** Start **
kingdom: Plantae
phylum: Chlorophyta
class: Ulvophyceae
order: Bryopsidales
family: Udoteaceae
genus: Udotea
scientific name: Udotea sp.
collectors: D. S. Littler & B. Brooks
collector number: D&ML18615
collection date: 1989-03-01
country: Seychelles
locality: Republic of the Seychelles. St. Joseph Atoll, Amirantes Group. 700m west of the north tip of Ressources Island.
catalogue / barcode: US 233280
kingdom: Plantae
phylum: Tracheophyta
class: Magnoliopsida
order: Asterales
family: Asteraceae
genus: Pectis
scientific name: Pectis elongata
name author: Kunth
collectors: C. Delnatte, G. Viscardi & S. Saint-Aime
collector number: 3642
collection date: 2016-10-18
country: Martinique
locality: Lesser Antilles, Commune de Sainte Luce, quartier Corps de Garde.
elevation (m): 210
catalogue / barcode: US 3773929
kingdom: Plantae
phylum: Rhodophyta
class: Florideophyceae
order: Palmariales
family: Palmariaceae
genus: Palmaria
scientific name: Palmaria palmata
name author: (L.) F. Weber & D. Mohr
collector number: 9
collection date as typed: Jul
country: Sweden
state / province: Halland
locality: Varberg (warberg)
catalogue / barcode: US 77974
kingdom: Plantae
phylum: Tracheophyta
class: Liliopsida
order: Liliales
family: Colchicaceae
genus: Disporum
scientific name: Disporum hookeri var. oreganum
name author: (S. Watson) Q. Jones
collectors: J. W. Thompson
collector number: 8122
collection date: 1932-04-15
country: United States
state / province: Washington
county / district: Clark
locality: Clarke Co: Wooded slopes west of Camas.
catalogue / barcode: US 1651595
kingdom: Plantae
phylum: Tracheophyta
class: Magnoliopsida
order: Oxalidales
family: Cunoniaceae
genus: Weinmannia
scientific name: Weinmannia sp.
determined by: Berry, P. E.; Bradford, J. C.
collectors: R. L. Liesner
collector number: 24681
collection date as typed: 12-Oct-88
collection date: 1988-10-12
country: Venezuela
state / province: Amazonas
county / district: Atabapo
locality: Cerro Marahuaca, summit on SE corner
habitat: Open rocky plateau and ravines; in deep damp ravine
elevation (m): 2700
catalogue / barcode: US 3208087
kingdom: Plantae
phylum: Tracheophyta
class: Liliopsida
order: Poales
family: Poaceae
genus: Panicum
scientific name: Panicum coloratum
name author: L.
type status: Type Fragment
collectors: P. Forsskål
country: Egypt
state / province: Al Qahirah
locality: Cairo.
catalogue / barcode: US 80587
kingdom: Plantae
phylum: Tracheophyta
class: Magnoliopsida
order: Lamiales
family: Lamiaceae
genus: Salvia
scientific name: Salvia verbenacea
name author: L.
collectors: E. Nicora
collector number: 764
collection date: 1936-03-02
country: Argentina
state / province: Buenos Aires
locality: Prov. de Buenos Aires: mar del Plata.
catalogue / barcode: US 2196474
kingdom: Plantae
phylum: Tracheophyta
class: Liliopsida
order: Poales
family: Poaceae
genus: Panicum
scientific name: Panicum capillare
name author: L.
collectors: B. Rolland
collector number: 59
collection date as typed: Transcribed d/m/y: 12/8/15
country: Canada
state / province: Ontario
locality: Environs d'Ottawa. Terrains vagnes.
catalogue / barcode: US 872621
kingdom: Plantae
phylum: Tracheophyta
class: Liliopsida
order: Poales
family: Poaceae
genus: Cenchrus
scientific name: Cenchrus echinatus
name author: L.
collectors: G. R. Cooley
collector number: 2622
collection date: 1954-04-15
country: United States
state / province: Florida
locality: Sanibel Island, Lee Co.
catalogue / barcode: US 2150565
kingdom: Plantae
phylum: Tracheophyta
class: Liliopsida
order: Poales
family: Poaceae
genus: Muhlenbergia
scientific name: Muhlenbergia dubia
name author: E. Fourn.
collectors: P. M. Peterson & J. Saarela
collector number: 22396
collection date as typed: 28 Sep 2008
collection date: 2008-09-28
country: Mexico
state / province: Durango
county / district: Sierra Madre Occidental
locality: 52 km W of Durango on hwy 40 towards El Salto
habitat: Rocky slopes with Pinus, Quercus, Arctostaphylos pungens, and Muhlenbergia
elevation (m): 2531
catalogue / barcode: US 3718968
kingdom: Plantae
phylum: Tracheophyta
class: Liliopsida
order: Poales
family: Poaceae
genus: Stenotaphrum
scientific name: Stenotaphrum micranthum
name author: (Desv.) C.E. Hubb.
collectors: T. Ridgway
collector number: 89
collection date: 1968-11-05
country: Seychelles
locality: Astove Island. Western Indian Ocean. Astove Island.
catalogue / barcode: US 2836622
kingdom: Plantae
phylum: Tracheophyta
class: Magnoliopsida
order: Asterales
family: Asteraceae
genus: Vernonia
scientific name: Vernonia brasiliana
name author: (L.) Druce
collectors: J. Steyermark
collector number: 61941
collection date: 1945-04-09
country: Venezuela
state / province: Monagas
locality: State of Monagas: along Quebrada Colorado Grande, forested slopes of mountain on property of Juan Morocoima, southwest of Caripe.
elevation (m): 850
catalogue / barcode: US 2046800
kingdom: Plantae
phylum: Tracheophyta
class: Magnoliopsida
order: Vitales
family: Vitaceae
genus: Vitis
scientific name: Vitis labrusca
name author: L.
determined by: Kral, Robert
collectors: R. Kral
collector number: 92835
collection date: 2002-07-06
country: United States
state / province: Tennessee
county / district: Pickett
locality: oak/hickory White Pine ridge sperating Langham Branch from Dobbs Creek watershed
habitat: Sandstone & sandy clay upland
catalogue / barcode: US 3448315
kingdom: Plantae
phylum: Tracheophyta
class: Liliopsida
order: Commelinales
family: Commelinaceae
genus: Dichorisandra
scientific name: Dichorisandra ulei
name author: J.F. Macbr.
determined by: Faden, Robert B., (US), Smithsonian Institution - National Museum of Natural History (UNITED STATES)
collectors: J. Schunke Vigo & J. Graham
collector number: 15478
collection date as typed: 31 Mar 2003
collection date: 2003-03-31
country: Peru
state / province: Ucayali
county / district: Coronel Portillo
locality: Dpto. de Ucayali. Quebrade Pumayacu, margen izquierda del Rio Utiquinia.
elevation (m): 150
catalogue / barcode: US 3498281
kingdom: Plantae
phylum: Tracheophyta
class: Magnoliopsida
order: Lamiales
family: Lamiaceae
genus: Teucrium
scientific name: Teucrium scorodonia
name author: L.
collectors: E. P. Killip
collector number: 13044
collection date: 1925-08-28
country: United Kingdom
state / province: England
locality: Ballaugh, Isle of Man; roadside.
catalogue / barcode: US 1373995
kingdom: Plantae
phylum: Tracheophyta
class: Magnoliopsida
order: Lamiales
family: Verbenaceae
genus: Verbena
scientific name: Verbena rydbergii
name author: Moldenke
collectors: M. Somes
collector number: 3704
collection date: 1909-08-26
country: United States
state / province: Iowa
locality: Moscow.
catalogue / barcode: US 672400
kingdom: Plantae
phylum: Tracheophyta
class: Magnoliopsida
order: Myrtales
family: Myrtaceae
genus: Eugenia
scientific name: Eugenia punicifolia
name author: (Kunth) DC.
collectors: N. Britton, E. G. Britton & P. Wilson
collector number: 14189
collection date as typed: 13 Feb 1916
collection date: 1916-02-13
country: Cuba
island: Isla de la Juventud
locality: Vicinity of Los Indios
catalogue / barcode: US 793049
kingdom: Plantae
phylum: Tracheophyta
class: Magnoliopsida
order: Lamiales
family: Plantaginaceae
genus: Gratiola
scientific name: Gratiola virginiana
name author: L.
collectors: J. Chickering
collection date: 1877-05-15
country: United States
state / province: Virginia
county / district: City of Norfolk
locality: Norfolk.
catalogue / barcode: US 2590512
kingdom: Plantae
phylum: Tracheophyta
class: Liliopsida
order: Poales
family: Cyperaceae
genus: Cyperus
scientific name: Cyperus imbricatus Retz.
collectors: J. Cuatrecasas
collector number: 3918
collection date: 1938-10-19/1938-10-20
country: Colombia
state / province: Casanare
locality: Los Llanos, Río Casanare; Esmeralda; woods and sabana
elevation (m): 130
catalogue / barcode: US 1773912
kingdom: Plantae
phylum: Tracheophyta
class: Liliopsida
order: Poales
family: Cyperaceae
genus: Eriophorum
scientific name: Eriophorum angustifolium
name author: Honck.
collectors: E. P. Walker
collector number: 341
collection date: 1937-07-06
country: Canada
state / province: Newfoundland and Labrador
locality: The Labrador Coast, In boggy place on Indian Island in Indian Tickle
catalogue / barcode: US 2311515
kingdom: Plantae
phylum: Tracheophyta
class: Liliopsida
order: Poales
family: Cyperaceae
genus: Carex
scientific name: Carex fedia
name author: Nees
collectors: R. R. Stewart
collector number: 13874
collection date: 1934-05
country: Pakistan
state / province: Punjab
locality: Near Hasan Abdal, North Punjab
** End **
Exercise objective.
Copy out the lines from the one with "genus: Salvia" up to and including the one with "catalogue / barcode: US 2196474", word for word.

Solution to this exercise.
genus: Salvia
scientific name: Salvia verbenacea
name author: L.
collectors: E. Nicora
collector number: 764
collection date: 1936-03-02
country: Argentina
state / province: Buenos Aires
locality: Prov. de Buenos Aires: mar del Plata.
catalogue / barcode: US 2196474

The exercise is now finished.